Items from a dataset
※ ※ ※
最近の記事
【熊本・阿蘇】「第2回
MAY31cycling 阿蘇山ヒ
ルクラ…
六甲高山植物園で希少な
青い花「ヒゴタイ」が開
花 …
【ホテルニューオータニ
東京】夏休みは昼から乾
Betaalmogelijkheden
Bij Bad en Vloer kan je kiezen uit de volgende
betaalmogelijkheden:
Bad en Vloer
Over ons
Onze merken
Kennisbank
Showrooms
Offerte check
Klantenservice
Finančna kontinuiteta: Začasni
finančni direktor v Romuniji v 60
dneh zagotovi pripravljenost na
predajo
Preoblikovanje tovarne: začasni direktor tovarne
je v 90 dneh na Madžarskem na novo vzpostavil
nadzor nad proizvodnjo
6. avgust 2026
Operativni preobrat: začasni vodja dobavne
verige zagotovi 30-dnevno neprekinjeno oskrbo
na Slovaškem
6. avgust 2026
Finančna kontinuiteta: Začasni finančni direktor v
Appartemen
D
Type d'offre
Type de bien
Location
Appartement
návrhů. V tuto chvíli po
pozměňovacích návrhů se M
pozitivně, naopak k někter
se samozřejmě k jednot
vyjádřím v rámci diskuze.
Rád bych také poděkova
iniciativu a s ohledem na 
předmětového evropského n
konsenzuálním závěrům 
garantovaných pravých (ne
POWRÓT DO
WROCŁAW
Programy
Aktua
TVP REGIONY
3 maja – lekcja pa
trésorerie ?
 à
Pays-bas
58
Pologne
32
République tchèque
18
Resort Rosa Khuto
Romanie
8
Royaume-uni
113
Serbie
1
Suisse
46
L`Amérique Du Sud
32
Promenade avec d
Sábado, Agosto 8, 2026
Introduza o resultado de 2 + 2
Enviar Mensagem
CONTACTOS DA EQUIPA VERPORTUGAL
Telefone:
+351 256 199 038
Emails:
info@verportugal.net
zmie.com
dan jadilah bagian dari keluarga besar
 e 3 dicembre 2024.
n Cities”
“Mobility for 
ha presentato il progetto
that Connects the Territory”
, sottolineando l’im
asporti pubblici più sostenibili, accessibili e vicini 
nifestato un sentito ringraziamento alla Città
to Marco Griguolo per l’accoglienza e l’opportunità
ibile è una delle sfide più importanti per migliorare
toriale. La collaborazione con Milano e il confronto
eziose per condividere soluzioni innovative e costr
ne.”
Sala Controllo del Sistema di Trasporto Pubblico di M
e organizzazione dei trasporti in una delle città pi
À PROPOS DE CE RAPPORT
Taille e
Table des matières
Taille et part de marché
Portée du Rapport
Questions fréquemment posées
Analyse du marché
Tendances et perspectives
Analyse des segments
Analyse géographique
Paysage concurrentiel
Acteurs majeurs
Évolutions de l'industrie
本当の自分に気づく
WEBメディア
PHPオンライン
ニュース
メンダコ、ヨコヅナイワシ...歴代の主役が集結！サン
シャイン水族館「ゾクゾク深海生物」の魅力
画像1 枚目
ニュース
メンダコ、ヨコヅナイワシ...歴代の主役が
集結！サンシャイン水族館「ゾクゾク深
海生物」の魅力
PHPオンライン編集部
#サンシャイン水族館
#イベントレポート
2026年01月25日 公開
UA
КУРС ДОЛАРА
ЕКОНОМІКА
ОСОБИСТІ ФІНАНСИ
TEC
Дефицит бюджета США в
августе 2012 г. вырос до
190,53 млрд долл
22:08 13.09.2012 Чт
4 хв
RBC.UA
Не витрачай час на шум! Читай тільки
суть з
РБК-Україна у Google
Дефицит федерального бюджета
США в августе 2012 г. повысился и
※ ※ ※
Output every entry exactly.

- _Task result_
最近の記事
【熊本・阿蘇】「第2回
MAY31cycling 阿蘇山ヒ
ルクラ…
六甲高山植物園で希少な
青い花「ヒゴタイ」が開
花 …
【ホテルニューオータニ
東京】夏休みは昼から乾
Betaalmogelijkheden
Bij Bad en Vloer kan je kiezen uit de volgende
betaalmogelijkheden:
Bad en Vloer
Over ons
Onze merken
Kennisbank
Showrooms
Offerte check
Klantenservice
Finančna kontinuiteta: Začasni
finančni direktor v Romuniji v 60
dneh zagotovi pripravljenost na
predajo
Preoblikovanje tovarne: začasni direktor tovarne
je v 90 dneh na Madžarskem na novo vzpostavil
nadzor nad proizvodnjo
6. avgust 2026
Operativni preobrat: začasni vodja dobavne
verige zagotovi 30-dnevno neprekinjeno oskrbo
na Slovaškem
6. avgust 2026
Finančna kontinuiteta: Začasni finančni direktor v
Appartemen
D
Type d'offre
Type de bien
Location
Appartement
návrhů. V tuto chvíli po
pozměňovacích návrhů se M
pozitivně, naopak k někter
se samozřejmě k jednot
vyjádřím v rámci diskuze.
Rád bych také poděkova
iniciativu a s ohledem na 
předmětového evropského n
konsenzuálním závěrům 
garantovaných pravých (ne
POWRÓT DO
WROCŁAW
Programy
Aktua
TVP REGIONY
3 maja – lekcja pa
trésorerie ?
 à
Pays-bas
58
Pologne
32
République tchèque
18
Resort Rosa Khuto
Romanie
8
Royaume-uni
113
Serbie
1
Suisse
46
L`Amérique Du Sud
32
Promenade avec d
Sábado, Agosto 8, 2026
Introduza o resultado de 2 + 2
Enviar Mensagem
CONTACTOS DA EQUIPA VERPORTUGAL
Telefone:
+351 256 199 038
Emails:
info@verportugal.net
zmie.com
dan jadilah bagian dari keluarga besar
 e 3 dicembre 2024.
n Cities”
“Mobility for 
ha presentato il progetto
that Connects the Territory”
, sottolineando l’im
asporti pubblici più sostenibili, accessibili e vicini 
nifestato un sentito ringraziamento alla Città
to Marco Griguolo per l’accoglienza e l’opportunità
ibile è una delle sfide più importanti per migliorare
toriale. La collaborazione con Milano e il confronto
eziose per condividere soluzioni innovative e costr
ne.”
Sala Controllo del Sistema di Trasporto Pubblico di M
e organizzazione dei trasporti in una delle città pi
À PROPOS DE CE RAPPORT
Taille e
Table des matières
Taille et part de marché
Portée du Rapport
Questions fréquemment posées
Analyse du marché
Tendances et perspectives
Analyse des segments
Analyse géographique
Paysage concurrentiel
Acteurs majeurs
Évolutions de l'industrie
本当の自分に気づく
WEBメディア
PHPオンライン
ニュース
メンダコ、ヨコヅナイワシ...歴代の主役が集結！サン
シャイン水族館「ゾクゾク深海生物」の魅力
画像1 枚目
ニュース
メンダコ、ヨコヅナイワシ...歴代の主役が
集結！サンシャイン水族館「ゾクゾク深
海生物」の魅力
PHPオンライン編集部
#サンシャイン水族館
#イベントレポート
2026年01月25日 公開
UA
КУРС ДОЛАРА
ЕКОНОМІКА
ОСОБИСТІ ФІНАНСИ
TEC
Дефицит бюджета США в
августе 2012 г. вырос до
190,53 млрд долл
22:08 13.09.2012 Чт
4 хв
RBC.UA
Не витрачай час на шум! Читай тільки
суть з
РБК-Україна у Google
Дефицит федерального бюджета
США в августе 2012 г. повысился и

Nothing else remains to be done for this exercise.